As one of the best picture organizers out there, Picasa is (in my opinion) almost complete in terms of features and has a nice look and feel at the same time. Even though Google stopped developing the Linux version after 3.0, it still works perfectly using Wine and a couple of cp-statements.
However, as stated many times by Picasa users and bloggers [1,2,3,…], Picasa’s export function misses a tiny little feature that maintains the sort order of the album when exporting it to a folder. Instead of renaming the pictures to keep them sorted in normal file managers (by name), Picasa just copies the files of an album to one folder and thereby destroys the order. As if that wasn’t enough, Picasa also overwrites duplicates filenames from different source folders.
This missing feature has even led to small standalone projects that fix this issue, e.g. Picasa Independent Album Exporter (PIAE) and Picasa Order Preserver. While both applications do their job, both are a bit heavyweight, and PIAE only works for Windows (and not on Wine).
This post presents a tiny little Perl script that renames pictures of an exported album according to their Picasa sort order.
Contents
1. Download & Installation
The script requires Perl module XML::Simple to be installed. In Debian/Ubuntu, install the package libxml-simple-perl.

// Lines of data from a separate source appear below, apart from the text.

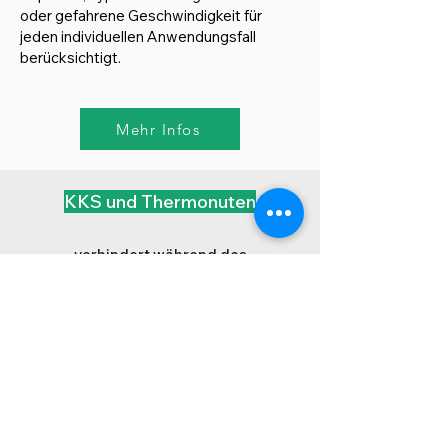
oder gefahrene Geschwindigkeit für
jeden individuellen Anwendungsfall
berücksichtigt.
Mehr Infos
KKS und Thermonuten
verhindert während des
Walzenbetriebs die Bildung eines
isolierenden Kondensatfilms in den
Walzen
Eine höhere Produktionsgeschwindigkeit:
durch die bessere Wärmeübertragung in
den Walzen und eine bessere Verklebung
der Pappen.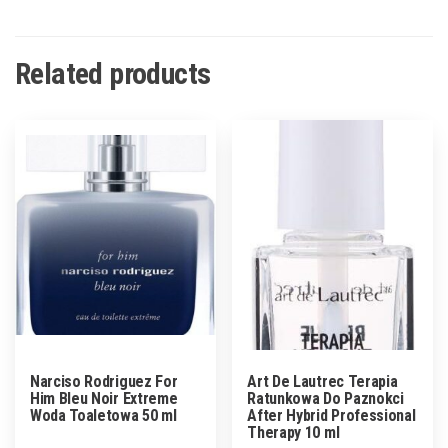
Related products
Narciso Rodriguez For
Art De Lautrec Terapia
Him Bleu Noir Extreme
Ratunkowa Do Paznokci
Woda Toaletowa 50 ml
After Hybrid Professional
Therapy 10 ml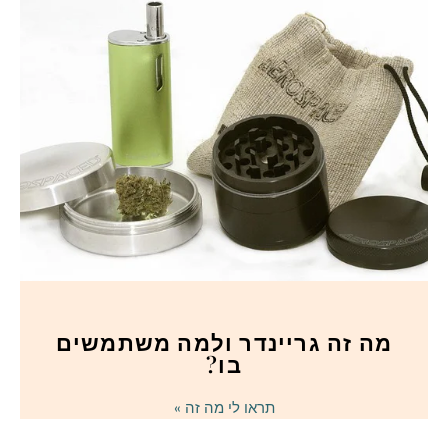
מה זה גריינדר ולמה משתמשים
בו?
תראו לי מה זה »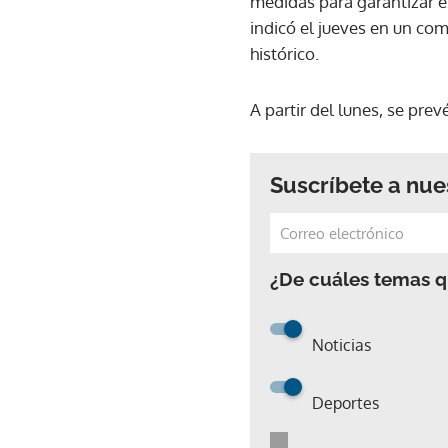
medidas para garantizar el
indicó el jueves en un co
histórico.
A partir del lunes, se pre
Suscríbete a nue
¿De cuáles temas qu
Noticias
Deportes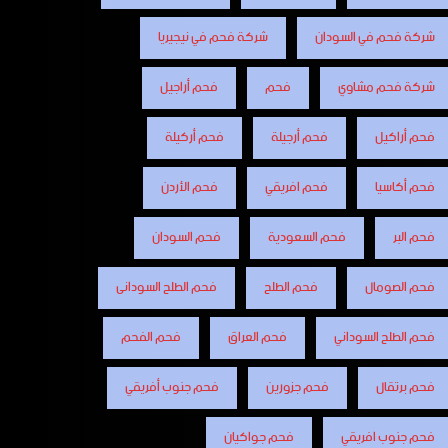
شركة فحم في السودان
شركة فحم في نيجيريا
شركة فحم مشاوي
فحم
فحم أراجيل
فحم أراكيل
فحم أرجيلة
فحم أركيلة
فحم أكاسيا
فحم افريقي
فحم الأردن
فحم البر
فحم السعودية
فحم السودان
فحم الصومال
فحم الطلح
فحم الطلح السودانى
فحم الطلح السوداني
فحم العراق
فحم الفحم
فحم برتقال
فحم جزورين
فحم جنوب أفريقي
فحم جنوب افريقي
فحم جواكيان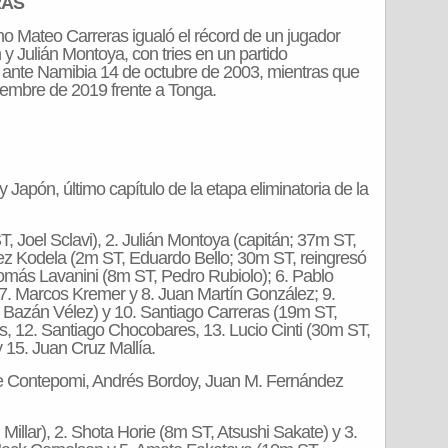
RAS
o Mateo Carreras igualó el récord de un jugador
y Julián Montoya, con tries en un partido
s ante Namibia 14 de octubre de 2003, mientras que
iembre de 2019 frente a Tonga.
 y Japón, último capítulo de la etapa eliminatoria de la
 Joel Sclavi), 2. Julián Montoya (capitán; 37m ST,
ez Kodela (2m ST, Eduardo Bello; 30m ST, reingresó
omás Lavanini (8m ST, Pedro Rubiolo); 6. Pablo
. Marcos Kremer y 8. Juan Martín González; 9.
 Bazán Vélez) y 10. Santiago Carreras (19m ST,
s, 12. Santiago Chocobares, 13. Lucio Cinti (30m ST,
y 15. Juan Cruz Mallía.
pe Contepomi, Andrés Bordoy, Juan M. Fernández
Millar), 2. Shota Horie (8m ST, Atsushi Sakate) y 3.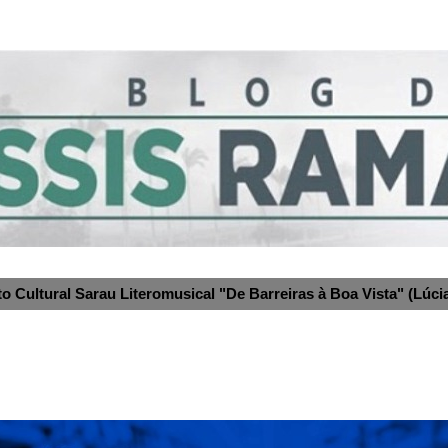
to Cultural Sarau Literomusical "De Barreiras à Boa Vista" (Lúcia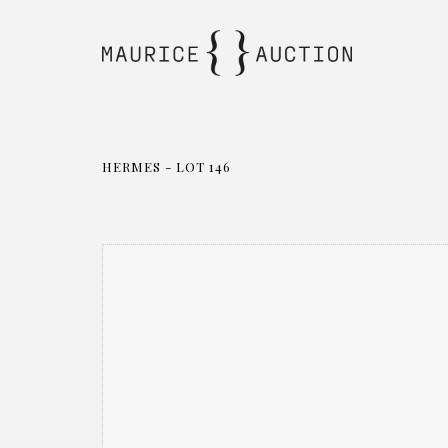
HERMES - LOT 146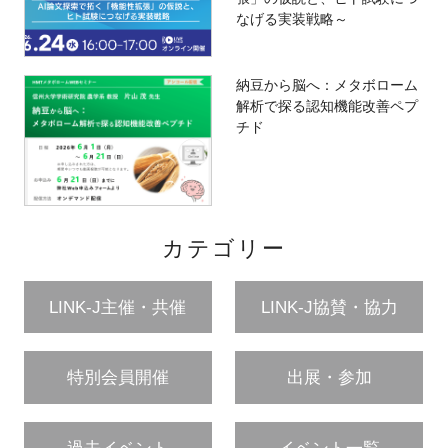
なげる実装戦略～
納豆から脳へ：メタボローム
解析で探る認知機能改善ペプ
チド
カテゴリー
LINK-J主催・共催
LINK-J協賛・協力
特別会員開催
出展・参加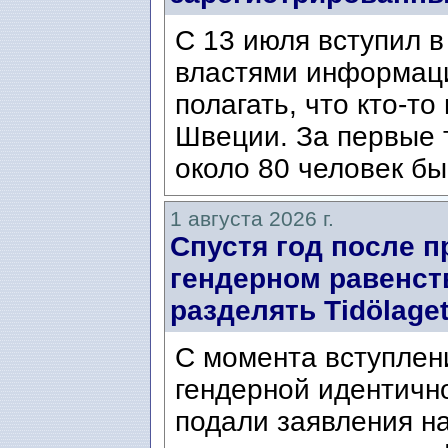
С 13 июля вступил в
властями информаци
полагать, что кто-т
Швеции. За первые 
около 80 человек бы
1 августа 2026 г.
Спустя год после п
гендерном равенст
разделять Tidölaget
С момента вступлени
гендерной идентичн
подали заявления н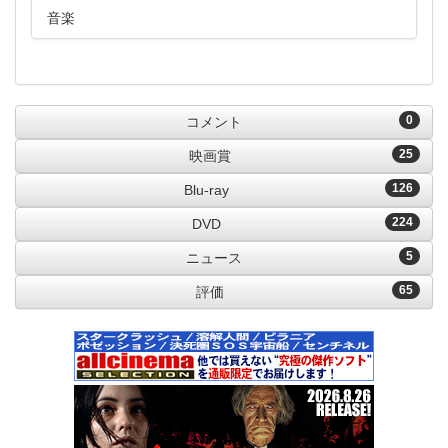
音楽
0
コメント
25
映画賞
126
Blu-ray
224
DVD
5
ニュース
65
評価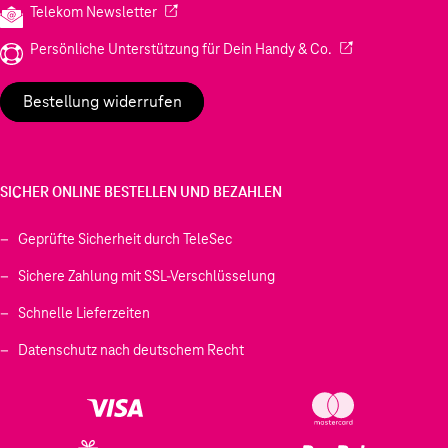
(Wird in einem neuen Tab geöffnet)
Telekom Newsletter
(Wird in einem neu
Persönliche Unterstützung für Dein Handy & Co.
Bestellung widerrufen
SICHER ONLINE BESTELLEN UND BEZAHLEN
Geprüfte Sicherheit durch TeleSec
Sichere Zahlung mit SSL-Verschlüsselung
Schnelle Lieferzeiten
Datenschutz nach deutschem Recht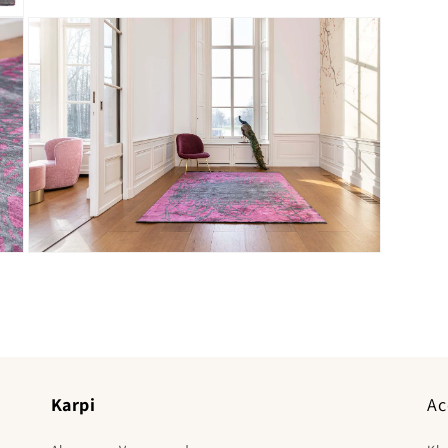
Media 5 openen in modaal
Karpi
Ac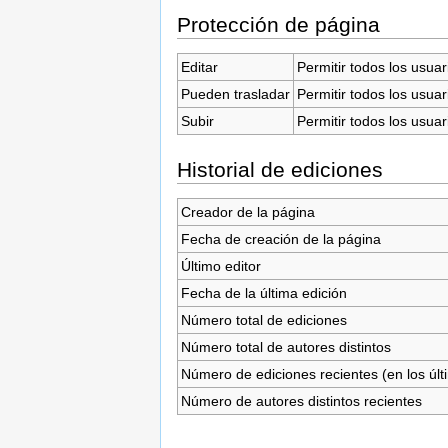
Protección de página
Editar
Permitir todos los usuar
Pueden trasladar
Permitir todos los usuar
Subir
Permitir todos los usuar
Historial de ediciones
Creador de la página
Fecha de creación de la página
Último editor
Fecha de la última edición
Número total de ediciones
Número total de autores distintos
Número de ediciones recientes (en los últ
Número de autores distintos recientes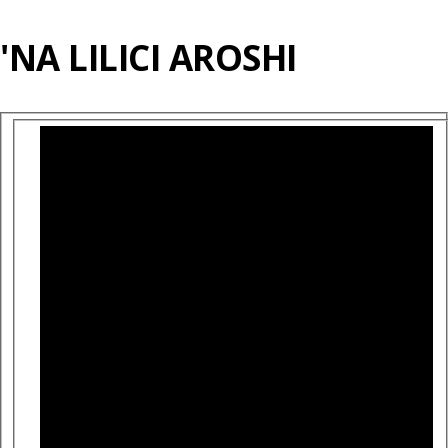
'NA LILICI AROSHI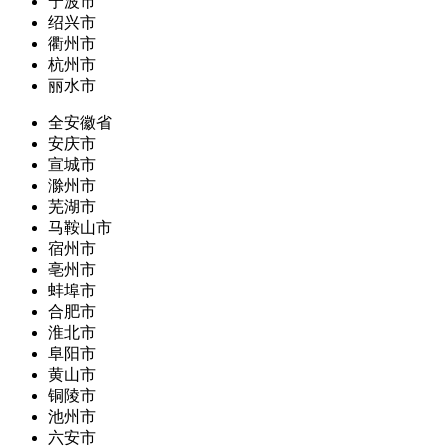
宁波市
绍兴市
衢州市
杭州市
丽水市
全安徽省
安庆市
宣城市
滁州市
芜湖市
马鞍山市
宿州市
亳州市
蚌埠市
合肥市
淮北市
阜阳市
黄山市
铜陵市
池州市
六安市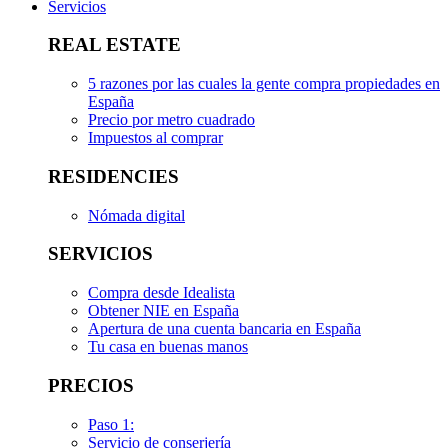
Servicios
REAL ESTATE
5 razones por las cuales la gente compra propiedades en
España
Precio por metro cuadrado
Impuestos al comprar
RESIDENCIES
Nómada digital
SERVICIOS
Compra desde Idealista
Obtener NIE en España
Apertura de una cuenta bancaria en España
Tu casa en buenas manos
PRECIOS
Paso 1:
Servicio de conserjería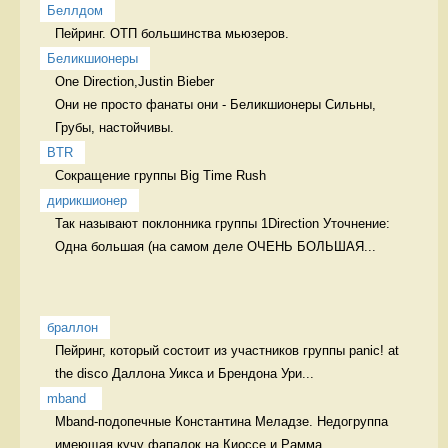
Беллдом
Пейринг. ОТП большинства мьюзеров. 
Беликшионеры
One Direction,Justin Bieber

Они не просто фанаты они - Беликшионеры Сильны, 
Грубы, настойчивы.
BTR
Сокращение группы Big Time Rush 
дирикшионер
Так называют поклонника группы 1Direction Уточнение: 
Одна большая (на самом деле ОЧЕНЬ БОЛЬШАЯ...
браллон
Пейринг, который состоит из участников группы panic! at 
the disco Даллона Уикса и Брендона Ури...
mband 
Mband-подопечные Константина Меладзе. Недогруппа 
имеющая кучу фапалок на Киоссе и Рамма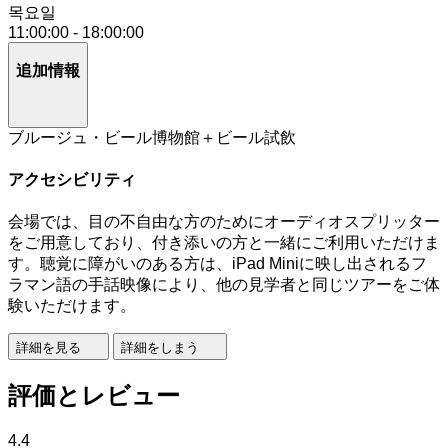
목요일
11:00:00
-
18:00:00
追加情報
ブルージュ・ビール博物館＋ビール試飲
アクセシビリティ
会場では、目の不自由な方のためにオーディオスプリッター
をご用意しており、付き添いの方と一緒にご利用いただけま
す。聴覚に障がいのある方は、iPad Miniに映し出されるフ
ラマン語の手話映像により、他の見学者と同じツアーをご体
験いただけます。
詳細を見る
詳細をしまう
評価とレビュー
4.4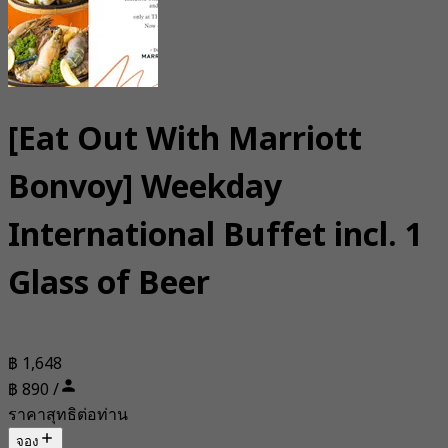
[Eat Out With Marriott
Bonvoy] Weekday
International Buffet incl. 1
Glass of Beer
฿ 1,648
฿ 890 /
ราคาสุทธิต่อท่าน
จอง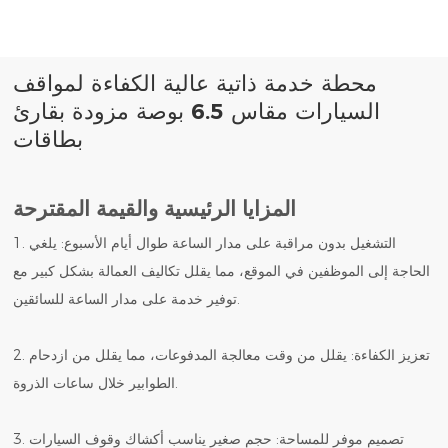
محطة خدمة ذاتية عالية الكفاءة لمواقف
السيارات مقاس 6.5 بوصة مزودة بقارئ
بطاقات
المزايا الرئيسية والقيمة المقترحة
1. التشغيل بدون مراقبة على مدار الساعة طوال أيام الأسبوع: يلغي
الحاجة إلى الموظفين في الموقع، مما يقلل تكاليف العمالة بشكل كبير مع
توفير خدمة على مدار الساعة للسائقين.
2. تعزيز الكفاءة: يقلل من وقت معالجة المدفوعات، مما يقلل من ازدحام
الطوابير خلال ساعات الذروة.
3. تصميم موفر للمساحة: حجم صغير يناسب أكشاك وقوف السيارات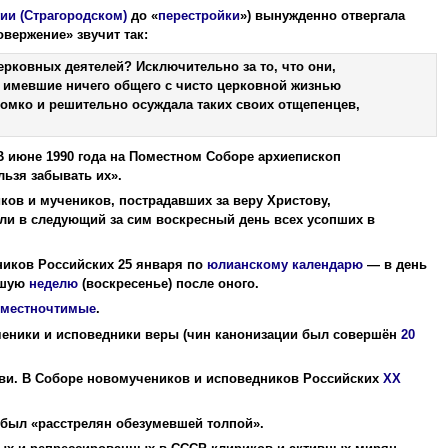
ии (Страгородском)
до «
перестройки
») вынужденно отвергала
овержение» звучит так:
рковных деятелей? Исключительно за то, что они,
 имевшие ничего общего с чисто церковной жизнью
омко и решительно осуждала таких своих отщепенцев,
В июне 1990 года на Поместном Соборе архиепископ
льзя забывать их».
в и мучеников, пострадавших за веру Христову,
или в следующий за сим воскресный день всех усопших в
иков Российских 25 января по
юлианскому календарю
— в день
йшую
неделю
(воскресенье) после оного.
местночтимые
.
ченики и исповедники веры (чин канонизации был совершён
20
кви. В Соборе новомучеников и исповедников Российских
XX
 был «расстрелян обезумевшей толпой».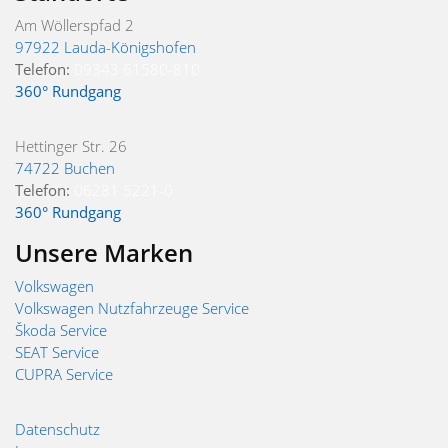
Am Wöllerspfad 2
97922 Lauda-Königshofen
Telefon:
09343 61580-810
360° Rundgang
Hettinger Str. 26
74722 Buchen
Telefon:
06281 5221-0
360° Rundgang
Unsere Marken
Volkswagen
Volkswagen Nutzfahrzeuge Service
Škoda Service
SEAT Service
CUPRA Service
Datenschutz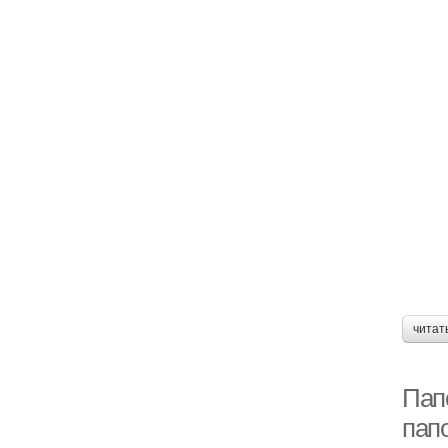
читат
Пап
пап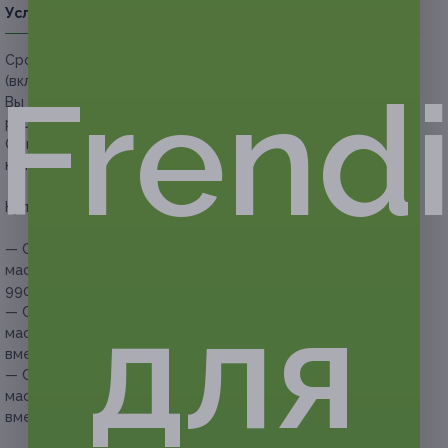
Условия
Описание
Гарантии
Адреса
Вопросы
Срок действия купонов:
с 20.05.2026 до 19.08.2026
Frend
(включительно).
Вы можете предъявить купон в электронном или
распечатанном виде.
Один человек может купить неограниченное количество
купонов для себя или в подарок.
Купон действует на следующие виды услуг:
— Скидка 90% на безлимитное посещение сеансов LPG-
массажа всего тела в течение 1 месяца (990 руб. вместо
9900 руб.)
для
— Скидка 90% на безлимитное посещение сеансов LPG-
массажа всего тела в течение 3 месяцев (1590 руб.
вместо 15 900 руб.)
— Скидка 90% на безлимитное посещение сеансов LPG-
массажа всего тела в течение 6 месяцев (2090 руб.
вместо 20 900 руб.)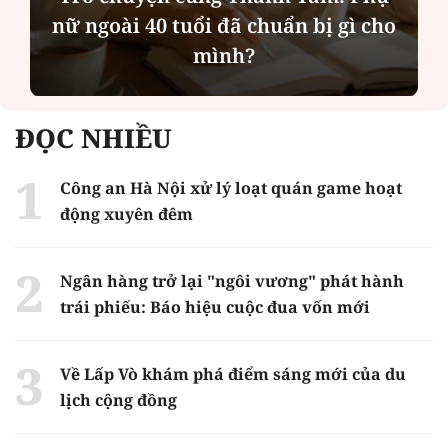
tạo điều kiện để người dân tiếp cận
các dịch vụ y tế kỹ thuật cao
ĐỌC NHIỀU
Công an Hà Nội xử lý loạt quán game hoạt
động xuyên đêm
Ngân hàng trở lại "ngôi vương" phát hành
trái phiếu: Báo hiệu cuộc đua vốn mới
Về Lấp Vò khám phá điểm sáng mới của du
lịch cộng đồng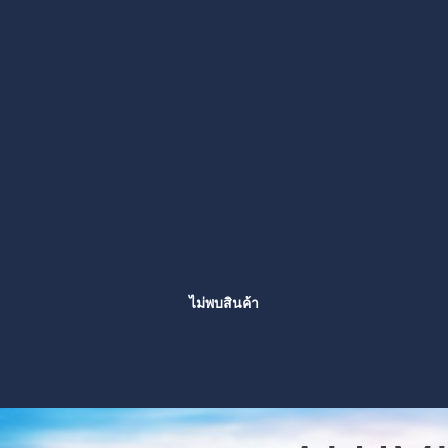
สินค้าทั้งหมด
ไม่พบสินค้า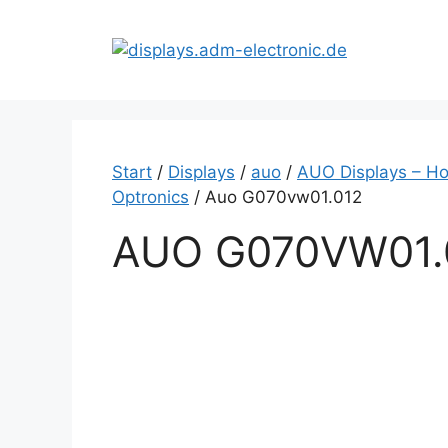
Zum
Inhalt
springen
Start
/
Displays
/
auo
/
AUO Displays – Ho
Optronics
/ Auo G070vw01.012
AUO G070VW01.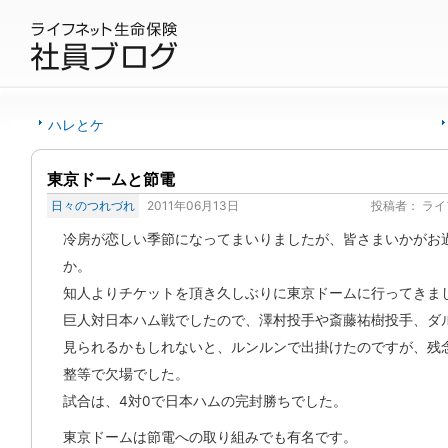
ハレとケ
東京ドームと節電
日々のつれづれ
2011年06月13日
投稿者：
ライ
冷房が恋しい季節になってまいりましたが、皆さまいかがお
か。
知人よりチケットを頂き久しぶりに東京ドームに行ってきま
巨人対日本ハム戦でしたので、澤村投手や斎藤祐樹投手、ダ
見られるかもしれないと、ルンルンで出掛けたのですが、残
整等で欠場でした。
試合は、4対0で日本ハムの完封勝ちでした。
東京ドームは節電への取り組みでも有名です。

Download the script, save it to your preferred location and make it executable:
1 2 3 |
sudo apt-get install libxml-simple-perl sudo wget -O /usr/local/bin/picasa-export http://blog.philippheckel.com/uploads/2011/01/picasa-export sudo chmod +x /usr/local/bin/picasa-export |
That’s it for the installation.
Download: Picasa Export 0.1, January 2011
2. Usage
Using the script is also very simple. Simple export the desired album using Picasa’s “Export to HTML Page” function and call the script with the exported folder as parameter.
Example with “YourAlbum”:
- Picasa: Click “Folder” → “Export to HTML Page…”. Select “XML Code” in the template list. Click “Export”.
- Console:
1picasa-export ~/"Picasa HTML Exports/YourAlbum"
After that, the new folder “neworder” contains the renamed pictures.
Good stuff! Thanks for making it public!
Thanks for looking into this missing feature from Picasa. I modified your perl script slightly to (a) start at zero (engineer here), (b) increment by ten, and (c) include the entire original image name.
I think of indexing offsets into arrays, so (a) is a nod to that (index zero is the first). No particular other reason.
The idea behind setting an increment of more than one is to allow insertion of additional images into the sequence. For example, I often make “title slides” well after the images were taken. The numerical gap between numbered images allows these to be placed where needed.
I thought about making the starting value and increment command-line parameters, but figured, while easy to do, I’d probably never use it that way.
And, finally, (c) is so that an easy reference-by-name can be made to the source image. A side effect is that the extension does not have to then be extracted.
Thanks again,
Ed
Hi there,
interesting. Can you share the new script? On Pastebin or so?